= WORK ORDER =
Would you please return all of the entries below exactly as shown?

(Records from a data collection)
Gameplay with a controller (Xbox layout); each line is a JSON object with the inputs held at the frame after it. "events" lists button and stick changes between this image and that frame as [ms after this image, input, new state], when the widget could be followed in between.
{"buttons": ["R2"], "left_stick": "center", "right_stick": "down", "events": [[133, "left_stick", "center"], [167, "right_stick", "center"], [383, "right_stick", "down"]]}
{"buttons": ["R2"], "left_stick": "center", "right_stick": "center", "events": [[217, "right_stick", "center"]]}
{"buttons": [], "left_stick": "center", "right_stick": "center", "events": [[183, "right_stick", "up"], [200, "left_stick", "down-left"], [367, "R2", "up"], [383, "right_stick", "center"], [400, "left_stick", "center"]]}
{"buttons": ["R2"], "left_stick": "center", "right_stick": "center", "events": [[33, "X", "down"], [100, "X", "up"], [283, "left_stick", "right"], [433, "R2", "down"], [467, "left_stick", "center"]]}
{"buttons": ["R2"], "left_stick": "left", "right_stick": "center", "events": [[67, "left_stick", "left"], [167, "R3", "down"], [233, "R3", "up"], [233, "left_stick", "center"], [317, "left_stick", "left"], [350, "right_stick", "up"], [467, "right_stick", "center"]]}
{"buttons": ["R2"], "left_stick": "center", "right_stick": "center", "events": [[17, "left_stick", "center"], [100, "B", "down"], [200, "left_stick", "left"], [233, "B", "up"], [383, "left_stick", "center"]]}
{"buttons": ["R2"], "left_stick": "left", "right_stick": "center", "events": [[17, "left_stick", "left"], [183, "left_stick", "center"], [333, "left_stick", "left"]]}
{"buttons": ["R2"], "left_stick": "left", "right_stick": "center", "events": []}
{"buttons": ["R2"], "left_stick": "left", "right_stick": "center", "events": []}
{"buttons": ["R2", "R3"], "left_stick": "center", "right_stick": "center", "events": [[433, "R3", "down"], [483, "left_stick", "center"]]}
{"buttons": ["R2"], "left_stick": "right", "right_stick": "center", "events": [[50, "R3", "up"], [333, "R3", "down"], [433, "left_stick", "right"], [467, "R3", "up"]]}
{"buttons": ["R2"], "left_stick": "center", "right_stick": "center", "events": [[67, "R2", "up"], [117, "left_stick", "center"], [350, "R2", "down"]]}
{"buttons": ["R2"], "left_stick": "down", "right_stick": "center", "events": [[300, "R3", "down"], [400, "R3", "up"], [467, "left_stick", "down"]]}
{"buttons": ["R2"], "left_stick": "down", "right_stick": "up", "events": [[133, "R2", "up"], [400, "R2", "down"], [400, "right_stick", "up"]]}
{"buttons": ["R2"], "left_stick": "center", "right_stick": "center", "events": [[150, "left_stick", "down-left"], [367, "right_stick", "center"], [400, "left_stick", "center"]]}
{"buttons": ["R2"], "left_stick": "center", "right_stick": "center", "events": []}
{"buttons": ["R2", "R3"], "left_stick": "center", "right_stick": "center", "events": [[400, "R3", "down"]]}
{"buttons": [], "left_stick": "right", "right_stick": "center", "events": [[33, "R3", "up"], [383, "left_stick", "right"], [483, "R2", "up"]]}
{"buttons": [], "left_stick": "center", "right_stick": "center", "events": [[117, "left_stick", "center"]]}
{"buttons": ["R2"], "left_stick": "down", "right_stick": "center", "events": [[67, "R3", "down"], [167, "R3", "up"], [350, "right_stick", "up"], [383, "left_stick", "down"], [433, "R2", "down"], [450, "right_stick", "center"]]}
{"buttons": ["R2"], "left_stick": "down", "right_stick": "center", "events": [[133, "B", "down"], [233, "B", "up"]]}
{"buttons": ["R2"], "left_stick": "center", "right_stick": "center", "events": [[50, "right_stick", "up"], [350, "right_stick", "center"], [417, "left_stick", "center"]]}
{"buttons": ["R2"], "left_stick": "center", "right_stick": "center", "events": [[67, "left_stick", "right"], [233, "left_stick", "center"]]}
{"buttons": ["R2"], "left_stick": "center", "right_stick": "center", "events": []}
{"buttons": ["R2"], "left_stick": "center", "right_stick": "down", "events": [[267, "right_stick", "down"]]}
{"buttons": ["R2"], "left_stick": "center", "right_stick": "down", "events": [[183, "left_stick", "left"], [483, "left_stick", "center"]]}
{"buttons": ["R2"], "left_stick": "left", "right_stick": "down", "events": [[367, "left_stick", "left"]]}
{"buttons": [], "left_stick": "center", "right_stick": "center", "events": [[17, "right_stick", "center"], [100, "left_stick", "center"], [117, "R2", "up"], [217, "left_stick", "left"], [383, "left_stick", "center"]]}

= RESULT FOR THIS EXERCISE =
Gameplay with a controller (Xbox layout); each line is a JSON object with the inputs held at the frame after it. "events" lists button and stick changes between this image and that frame as [ms after this image, input, new state], when the widget could be followed in between.
{"buttons": ["R2"], "left_stick": "center", "right_stick": "down", "events": [[133, "left_stick", "center"], [167, "right_stick", "center"], [383, "right_stick", "down"]]}
{"buttons": ["R2"], "left_stick": "center", "right_stick": "center", "events": [[217, "right_stick", "center"]]}
{"buttons": [], "left_stick": "center", "right_stick": "center", "events": [[183, "right_stick", "up"], [200, "left_stick", "down-left"], [367, "R2", "up"], [383, "right_stick", "center"], [400, "left_stick", "center"]]}
{"buttons": ["R2"], "left_stick": "center", "right_stick": "center", "events": [[33, "X", "down"], [100, "X", "up"], [283, "left_stick", "right"], [433, "R2", "down"], [467, "left_stick", "center"]]}
{"buttons": ["R2"], "left_stick": "left", "right_stick": "center", "events": [[67, "left_stick", "left"], [167, "R3", "down"], [233, "R3", "up"], [233, "left_stick", "center"], [317, "left_stick", "left"], [350, "right_stick", "up"], [467, "right_stick", "center"]]}
{"buttons": ["R2"], "left_stick": "center", "right_stick": "center", "events": [[17, "left_stick", "center"], [100, "B", "down"], [200, "left_stick", "left"], [233, "B", "up"], [383, "left_stick", "center"]]}
{"buttons": ["R2"], "left_stick": "left", "right_stick": "center", "events": [[17, "left_stick", "left"], [183, "left_stick", "center"], [333, "left_stick", "left"]]}
{"buttons": ["R2"], "left_stick": "left", "right_stick": "center", "events": []}
{"buttons": ["R2"], "left_stick": "left", "right_stick": "center", "events": []}
{"buttons": ["R2", "R3"], "left_stick": "center", "right_stick": "center", "events": [[433, "R3", "down"], [483, "left_stick", "center"]]}
{"buttons": ["R2"], "left_stick": "right", "right_stick": "center", "events": [[50, "R3", "up"], [333, "R3", "down"], [433, "left_stick", "right"], [467, "R3", "up"]]}
{"buttons": ["R2"], "left_stick": "center", "right_stick": "center", "events": [[67, "R2", "up"], [117, "left_stick", "center"], [350, "R2", "down"]]}
{"buttons": ["R2"], "left_stick": "down", "right_stick": "center", "events": [[300, "R3", "down"], [400, "R3", "up"], [467, "left_stick", "down"]]}
{"buttons": ["R2"], "left_stick": "down", "right_stick": "up", "events": [[133, "R2", "up"], [400, "R2", "down"], [400, "right_stick", "up"]]}
{"buttons": ["R2"], "left_stick": "center", "right_stick": "center", "events": [[150, "left_stick", "down-left"], [367, "right_stick", "center"], [400, "left_stick", "center"]]}
{"buttons": ["R2"], "left_stick": "center", "right_stick": "center", "events": []}
{"buttons": ["R2", "R3"], "left_stick": "center", "right_stick": "center", "events": [[400, "R3", "down"]]}
{"buttons": [], "left_stick": "right", "right_stick": "center", "events": [[33, "R3", "up"], [383, "left_stick", "right"], [483, "R2", "up"]]}
{"buttons": [], "left_stick": "center", "right_stick": "center", "events": [[117, "left_stick", "center"]]}
{"buttons": ["R2"], "left_stick": "down", "right_stick": "center", "events": [[67, "R3", "down"], [167, "R3", "up"], [350, "right_stick", "up"], [383, "left_stick", "down"], [433, "R2", "down"], [450, "right_stick", "center"]]}
{"buttons": ["R2"], "left_stick": "down", "right_stick": "center", "events": [[133, "B", "down"], [233, "B", "up"]]}
{"buttons": ["R2"], "left_stick": "center", "right_stick": "center", "events": [[50, "right_stick", "up"], [350, "right_stick", "center"], [417, "left_stick", "center"]]}
{"buttons": ["R2"], "left_stick": "center", "right_stick": "center", "events": [[67, "left_stick", "right"], [233, "left_stick", "center"]]}
{"buttons": ["R2"], "left_stick": "center", "right_stick": "center", "events": []}
{"buttons": ["R2"], "left_stick": "center", "right_stick": "down", "events": [[267, "right_stick", "down"]]}
{"buttons": ["R2"], "left_stick": "center", "right_stick": "down", "events": [[183, "left_stick", "left"], [483, "left_stick", "center"]]}
{"buttons": ["R2"], "left_stick": "left", "right_stick": "down", "events": [[367, "left_stick", "left"]]}
{"buttons": [], "left_stick": "center", "right_stick": "center", "events": [[17, "right_stick", "center"], [100, "left_stick", "center"], [117, "R2", "up"], [217, "left_stick", "left"], [383, "left_stick", "center"]]}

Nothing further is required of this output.